══ Recorded information ══

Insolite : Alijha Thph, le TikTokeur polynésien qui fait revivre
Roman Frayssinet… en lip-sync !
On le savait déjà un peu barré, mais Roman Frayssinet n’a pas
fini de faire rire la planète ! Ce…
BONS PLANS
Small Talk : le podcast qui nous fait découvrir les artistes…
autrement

═══

- [Problem statement]
Find the line with "Roman Frayssinet… en lip-sync !" in the listing above, then write out that line and each remaining line exactly, with no other text.

- [Answer to this problem]
Roman Frayssinet… en lip-sync !
On le savait déjà un peu barré, mais Roman Frayssinet n’a pas
fini de faire rire la planète ! Ce…
BONS PLANS
Small Talk : le podcast qui nous fait découvrir les artistes…
autrement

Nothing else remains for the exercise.